I know Hannah, I feel the same about "if it was any other egg..." it is CRAZY especially since we actually see the follicles with these treatments. I never imagined that big follie I had would turn out to be my darling Isabelle but I am soooooooo glad and thankful it was HER and that we decided to be aggressive with the RE that April!!! I just feel SHE was destined to be my baby...I was meant to have HER(in particular) in my life. It is such a miracle so just try to be patient. Maybe the right side is ovulating waiting for the perfect left side follie to be your future baby! When it happens and you meet you future little miracle you will be so glad it happened when it did and not a month before or after!!! I think your ovaries are just taking their sweet time cooking up a beautiful little princess for you (but if it is another son it will probably take even longer since it will be hard to make another boy as beautiful as Jacob!!) Best of luck - you will get there and I can't wait when you do!!!!!!!!!!!!!!!!!!
Thanks you guys. I'm feeling a little better today and lisa you make a wonderful point. If I had conceived on any other month with any other egg, I wouldn't have my lil'jakey'poo right now. I shiver at the thought.. :)
If not this month or even next, it will be another month. Just gotta get there..
Hannah - I felt the same way about my stinkin' ovaries when they wouldn't respond to the meds!! I agree w/mlb & Luci - it WILL happen for you one way or another. One thing that helps is having friends on this forum who'll get you through this & having little Jacob to hold and love (go read "our" book to him - LOL).
Mlb has a good point - when it's meant to happen, it will and you'll get that beautiful baby & if it takes the meds, then the end result will make it all worth it.
You have such a great 'tude about all of this, hannah - I'm so proud of you!! - jen
Hi Hannah - I am so sorry too - that must be so very frustrating. But saying that, just remember that if you had conceived during any other month you would not have beautiful Jacob but some other baby. So when it is meant to happen, it will and you will be blessed with another little miracle!!! I am so happy that I conceived the month I did and not earlier or later or I would not have my little Izzy, the light of my life!! Even though it was frustrating and hard and I was so emotional but now looking back all the waiting was so worth it!!! I know you feel the same about Jacob and you will with your future baby too!! You know I am wishing you lots of SSBD (and I am secretly hoping for a cute little girl for you so you can buy her all the cute clothes!!! I know she will be one spoiled little princess too!! (like Izzy!)!!!!!!!!
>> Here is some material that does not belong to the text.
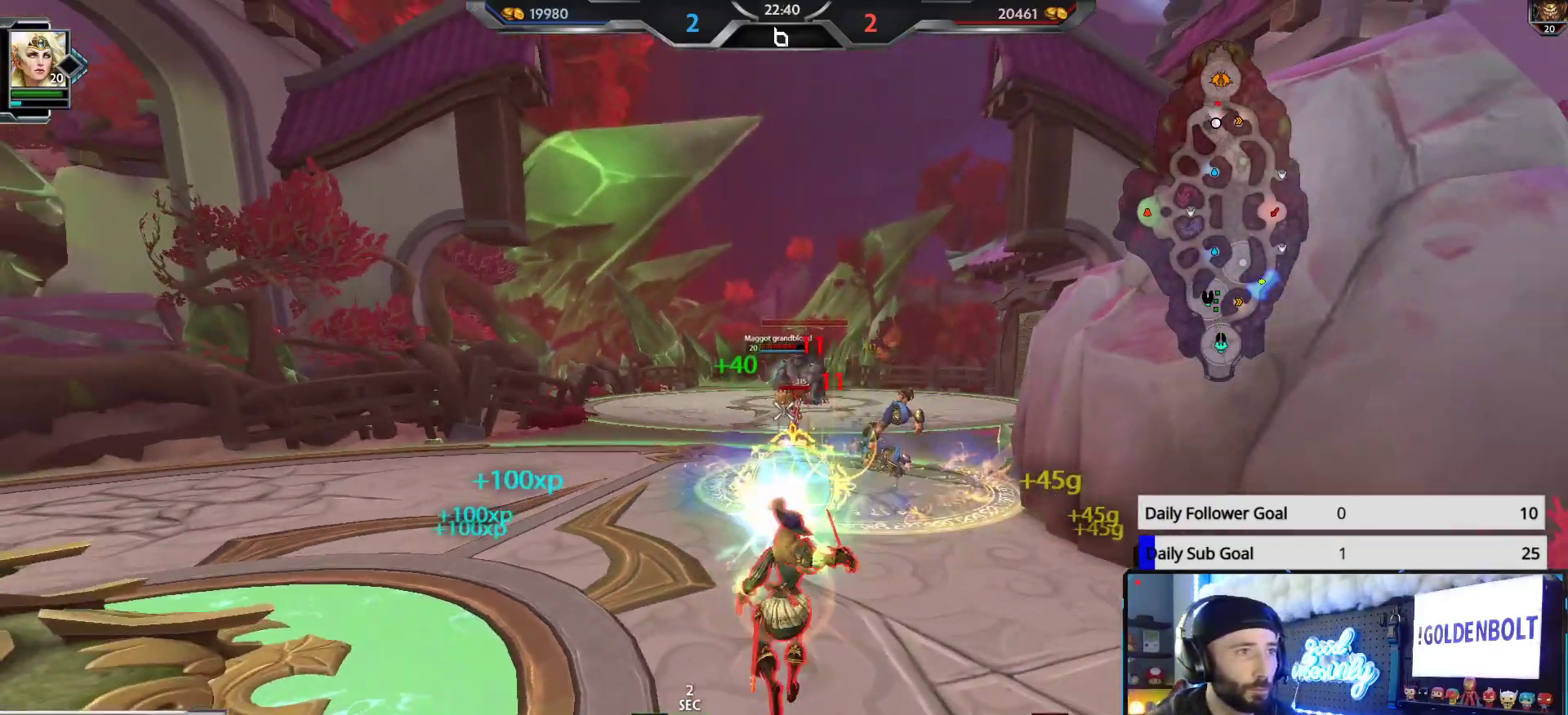
{"buttons": ["R2"], "left_stick": "down-left", "right_stick": "left", "events": [[50, "left_stick", "down"], [350, "left_stick", "down-left"], [450, "right_stick", "left"]]}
I am soo sorry hannah, I know you don't want to hear this but it WILL HAPPEN.. perhaps now is not the time, I never used to think that either, I wanted to get pregnant now. when I look back I realize that all those months of trying to conceive and being so depressed at BFN after BFN that had I gotten pregnant back then things may not have gone they way they did. I was in school full time and working full time, all the stress of everything, I could have miscarried. I know how badly you want this. maybe right in time for christmas
I'm sorry. I hope you have better luck next cycle. It really $uck$ when our bodies dont cooperate with us. Good luck :)
Oh, I am so sorry. This must be so frustrating. I hope next month your body cooperates.